History
- Name: Earl Spencer
- Namesake: John Spencer, 5th Earl Spencer, Lord Lieutenant of Ireland from 1868 to 1874
- Owner: London and North Western Railway
- Operator: London and North Western Railway
- Port of registry: London, United Kingdom (1874–85); Dublin, United Kingdom (1885–96);
- Route: 1874–1896: Holyhead – Greenore
- Builder: Laird Brothers
- Yard number: 416
- Launched: 4 July 1874
- Out of service: 1896
- Identification: United Kingdom Official Number: 70620
- Fate: Scrapped 1896

General characteristics
- Tonnage: 855 gross register tons (GRT), 374 net register tons (NRT)
- Length: 253 feet 7 inches (77.29 m)
- Beam: 29 feet 4 inches (8.94 m)
- Draught: 14 feet 7 inches (4.45 m)
- Installed power: 2-cylinder oscillating steam engine
- Propulsion: Paddle wheels

= PS Earl Spencer (1874) =

PS Earl Spencer was a paddle steamer passenger vessel operated by the London and North Western Railway from 1874 to 1896.

==Description==
Earl Spencer was 253 ft 7 in long, with a beam of 29 ft 4 in and a depth of 14 ft 7 in.

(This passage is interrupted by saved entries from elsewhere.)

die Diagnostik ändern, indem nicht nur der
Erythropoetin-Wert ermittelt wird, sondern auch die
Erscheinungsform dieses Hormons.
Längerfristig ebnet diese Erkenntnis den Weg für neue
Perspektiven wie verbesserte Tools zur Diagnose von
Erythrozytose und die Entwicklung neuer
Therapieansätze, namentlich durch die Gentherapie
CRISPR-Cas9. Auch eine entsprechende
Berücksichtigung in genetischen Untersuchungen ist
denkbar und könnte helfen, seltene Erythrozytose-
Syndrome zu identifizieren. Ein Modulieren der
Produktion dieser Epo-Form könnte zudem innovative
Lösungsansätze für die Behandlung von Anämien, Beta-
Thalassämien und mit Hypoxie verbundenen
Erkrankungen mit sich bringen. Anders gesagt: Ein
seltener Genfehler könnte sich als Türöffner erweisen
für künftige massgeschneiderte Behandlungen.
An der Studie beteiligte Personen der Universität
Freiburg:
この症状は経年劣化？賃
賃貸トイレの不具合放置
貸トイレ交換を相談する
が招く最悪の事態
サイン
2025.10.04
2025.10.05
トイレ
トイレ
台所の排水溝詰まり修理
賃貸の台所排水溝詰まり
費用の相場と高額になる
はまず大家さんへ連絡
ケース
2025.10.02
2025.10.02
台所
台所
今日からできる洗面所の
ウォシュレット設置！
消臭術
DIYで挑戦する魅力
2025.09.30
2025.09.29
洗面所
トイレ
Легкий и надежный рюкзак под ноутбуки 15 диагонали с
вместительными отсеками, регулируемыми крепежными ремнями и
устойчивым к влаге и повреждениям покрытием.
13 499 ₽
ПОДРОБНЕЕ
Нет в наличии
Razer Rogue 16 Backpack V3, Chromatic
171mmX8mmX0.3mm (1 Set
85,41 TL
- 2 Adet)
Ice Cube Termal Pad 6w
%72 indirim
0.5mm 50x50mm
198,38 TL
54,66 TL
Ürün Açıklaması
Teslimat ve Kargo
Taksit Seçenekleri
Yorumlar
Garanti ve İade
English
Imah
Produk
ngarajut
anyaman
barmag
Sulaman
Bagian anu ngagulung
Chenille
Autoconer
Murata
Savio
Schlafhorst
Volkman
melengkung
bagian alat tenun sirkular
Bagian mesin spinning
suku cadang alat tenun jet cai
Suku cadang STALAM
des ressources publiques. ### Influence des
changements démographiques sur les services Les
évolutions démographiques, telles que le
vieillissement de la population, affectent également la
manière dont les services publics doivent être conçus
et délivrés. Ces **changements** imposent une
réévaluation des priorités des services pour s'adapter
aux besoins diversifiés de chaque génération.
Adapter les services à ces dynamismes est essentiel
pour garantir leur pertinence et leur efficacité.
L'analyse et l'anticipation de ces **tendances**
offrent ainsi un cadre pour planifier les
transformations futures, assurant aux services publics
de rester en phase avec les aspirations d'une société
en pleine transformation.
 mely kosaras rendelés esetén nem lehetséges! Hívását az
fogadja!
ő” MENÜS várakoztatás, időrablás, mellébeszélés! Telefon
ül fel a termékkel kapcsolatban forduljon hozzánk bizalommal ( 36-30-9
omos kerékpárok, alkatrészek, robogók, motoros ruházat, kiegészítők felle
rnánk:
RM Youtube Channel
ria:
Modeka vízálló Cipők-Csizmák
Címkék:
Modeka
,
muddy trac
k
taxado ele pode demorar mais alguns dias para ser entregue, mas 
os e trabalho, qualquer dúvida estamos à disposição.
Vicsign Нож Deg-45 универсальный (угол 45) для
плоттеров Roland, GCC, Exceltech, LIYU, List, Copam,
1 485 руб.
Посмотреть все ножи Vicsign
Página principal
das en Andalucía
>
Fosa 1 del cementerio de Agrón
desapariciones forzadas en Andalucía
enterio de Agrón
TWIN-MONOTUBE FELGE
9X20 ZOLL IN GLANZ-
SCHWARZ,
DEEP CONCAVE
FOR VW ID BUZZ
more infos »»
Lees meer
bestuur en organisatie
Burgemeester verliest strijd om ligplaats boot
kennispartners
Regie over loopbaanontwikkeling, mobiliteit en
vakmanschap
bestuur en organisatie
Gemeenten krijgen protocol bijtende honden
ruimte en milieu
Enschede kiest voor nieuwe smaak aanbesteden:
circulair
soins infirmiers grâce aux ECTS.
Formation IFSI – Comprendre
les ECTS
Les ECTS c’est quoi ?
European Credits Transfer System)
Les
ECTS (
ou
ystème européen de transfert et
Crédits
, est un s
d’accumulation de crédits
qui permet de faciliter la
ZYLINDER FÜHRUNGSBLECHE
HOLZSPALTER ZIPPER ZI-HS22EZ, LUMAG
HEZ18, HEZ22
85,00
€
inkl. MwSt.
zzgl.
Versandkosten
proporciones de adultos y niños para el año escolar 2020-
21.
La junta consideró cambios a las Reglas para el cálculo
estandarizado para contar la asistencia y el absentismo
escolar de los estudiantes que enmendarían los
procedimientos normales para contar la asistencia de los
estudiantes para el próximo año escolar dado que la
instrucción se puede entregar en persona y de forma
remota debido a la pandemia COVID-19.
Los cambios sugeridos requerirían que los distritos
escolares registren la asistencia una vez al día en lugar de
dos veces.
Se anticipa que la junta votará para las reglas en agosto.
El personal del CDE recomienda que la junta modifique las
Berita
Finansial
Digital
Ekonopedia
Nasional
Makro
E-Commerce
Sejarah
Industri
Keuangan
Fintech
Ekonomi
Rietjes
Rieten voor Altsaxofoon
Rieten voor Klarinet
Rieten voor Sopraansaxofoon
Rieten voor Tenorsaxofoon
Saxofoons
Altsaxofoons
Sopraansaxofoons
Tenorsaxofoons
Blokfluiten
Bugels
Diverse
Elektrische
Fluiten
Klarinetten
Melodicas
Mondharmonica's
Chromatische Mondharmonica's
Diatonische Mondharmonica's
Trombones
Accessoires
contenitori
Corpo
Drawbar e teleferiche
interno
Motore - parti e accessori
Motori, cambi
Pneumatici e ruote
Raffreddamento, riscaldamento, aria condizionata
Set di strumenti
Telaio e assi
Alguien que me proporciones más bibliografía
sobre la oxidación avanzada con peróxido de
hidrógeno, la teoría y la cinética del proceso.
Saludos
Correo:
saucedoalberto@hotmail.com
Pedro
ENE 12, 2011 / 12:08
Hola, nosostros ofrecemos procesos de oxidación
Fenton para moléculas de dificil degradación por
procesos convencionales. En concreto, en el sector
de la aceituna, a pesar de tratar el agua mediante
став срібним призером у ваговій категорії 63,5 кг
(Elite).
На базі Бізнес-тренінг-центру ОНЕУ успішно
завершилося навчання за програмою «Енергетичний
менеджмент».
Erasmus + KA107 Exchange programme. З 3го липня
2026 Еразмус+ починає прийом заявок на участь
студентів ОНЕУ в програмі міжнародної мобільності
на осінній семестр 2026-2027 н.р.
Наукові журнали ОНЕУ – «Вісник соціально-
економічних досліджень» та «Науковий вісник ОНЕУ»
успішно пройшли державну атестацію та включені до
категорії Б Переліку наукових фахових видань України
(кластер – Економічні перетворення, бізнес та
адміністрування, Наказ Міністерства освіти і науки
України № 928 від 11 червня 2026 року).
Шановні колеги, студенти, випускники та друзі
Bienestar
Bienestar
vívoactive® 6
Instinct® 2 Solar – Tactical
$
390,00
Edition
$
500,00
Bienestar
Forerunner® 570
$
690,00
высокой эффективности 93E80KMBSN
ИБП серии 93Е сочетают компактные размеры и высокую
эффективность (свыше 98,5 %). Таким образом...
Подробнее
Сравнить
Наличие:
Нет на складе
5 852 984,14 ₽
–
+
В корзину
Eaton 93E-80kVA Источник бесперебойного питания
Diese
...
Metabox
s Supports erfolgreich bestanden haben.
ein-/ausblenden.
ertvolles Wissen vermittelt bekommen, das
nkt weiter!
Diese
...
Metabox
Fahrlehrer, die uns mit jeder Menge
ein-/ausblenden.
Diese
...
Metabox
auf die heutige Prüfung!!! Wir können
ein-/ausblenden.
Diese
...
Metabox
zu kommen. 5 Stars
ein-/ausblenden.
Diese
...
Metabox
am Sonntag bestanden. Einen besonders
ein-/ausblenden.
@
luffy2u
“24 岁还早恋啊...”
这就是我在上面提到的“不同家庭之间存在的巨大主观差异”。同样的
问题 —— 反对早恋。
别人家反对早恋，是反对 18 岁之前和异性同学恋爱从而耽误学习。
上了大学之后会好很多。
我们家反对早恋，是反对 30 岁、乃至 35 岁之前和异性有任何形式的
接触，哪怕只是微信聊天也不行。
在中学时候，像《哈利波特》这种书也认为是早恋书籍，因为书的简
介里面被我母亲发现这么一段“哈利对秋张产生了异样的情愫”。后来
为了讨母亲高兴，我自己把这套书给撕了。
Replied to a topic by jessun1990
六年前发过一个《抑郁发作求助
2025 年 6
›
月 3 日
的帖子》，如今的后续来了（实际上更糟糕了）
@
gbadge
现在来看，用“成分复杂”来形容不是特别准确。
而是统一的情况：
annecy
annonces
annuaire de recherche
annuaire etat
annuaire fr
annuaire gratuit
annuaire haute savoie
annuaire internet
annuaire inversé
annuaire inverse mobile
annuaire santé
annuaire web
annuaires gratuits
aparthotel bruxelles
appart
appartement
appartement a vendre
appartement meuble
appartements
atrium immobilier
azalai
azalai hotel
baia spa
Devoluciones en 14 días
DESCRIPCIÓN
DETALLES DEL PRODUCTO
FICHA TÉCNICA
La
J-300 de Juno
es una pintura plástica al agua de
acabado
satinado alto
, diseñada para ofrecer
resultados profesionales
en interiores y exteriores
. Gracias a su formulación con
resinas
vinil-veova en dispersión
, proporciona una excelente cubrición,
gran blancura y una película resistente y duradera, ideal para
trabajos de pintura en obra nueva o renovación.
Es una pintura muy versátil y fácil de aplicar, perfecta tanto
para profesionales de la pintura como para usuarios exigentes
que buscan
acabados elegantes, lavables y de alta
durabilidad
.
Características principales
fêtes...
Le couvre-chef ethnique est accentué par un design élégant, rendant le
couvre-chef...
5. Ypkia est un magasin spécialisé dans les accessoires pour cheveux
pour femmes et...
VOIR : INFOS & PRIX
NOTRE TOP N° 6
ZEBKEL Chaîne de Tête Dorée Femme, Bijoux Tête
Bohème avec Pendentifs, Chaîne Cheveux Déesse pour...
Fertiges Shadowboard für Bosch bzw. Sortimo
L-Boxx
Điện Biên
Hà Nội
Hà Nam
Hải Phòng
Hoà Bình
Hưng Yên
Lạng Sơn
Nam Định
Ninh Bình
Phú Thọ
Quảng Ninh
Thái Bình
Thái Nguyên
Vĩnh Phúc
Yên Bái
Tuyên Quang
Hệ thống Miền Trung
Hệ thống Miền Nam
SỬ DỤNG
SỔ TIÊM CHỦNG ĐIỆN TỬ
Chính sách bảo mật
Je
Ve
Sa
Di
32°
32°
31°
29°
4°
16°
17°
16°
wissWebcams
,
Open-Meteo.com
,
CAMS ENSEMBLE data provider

She was powered by a two-cylinder oscillating steam engine, which had cylinders of 64 in diameter by 72 in stroke. She was assessed at , .

==History==
Earl Spencer was built in 1874 as yard number 416 by Laird Brothers, Birkenhead, Cheshire for the London and North Western Railway. She was launched on 4 July. Her port of registry was London and the United Kingdom Official Number 70620 was allocated. On 17 October 1874, she collided with the schooner Merlin in the Irish Sea whilst on a voyage from Greenore, County Louth to Holyhead, Anglesey. Merlin sank. Her three crew were rescued by Earl Spencer and landed at Holyhead. In 1885, her port of registry was changed to Dublin. On 7 January 1888, she became stranded on the breakwater at Holyhead. Her 57 passengers were rescued, 50 by rocket apparatus and the rest by the Holyhead lifeboat. She was scrapped at Preston, Lancashire in the second quarter of 1896.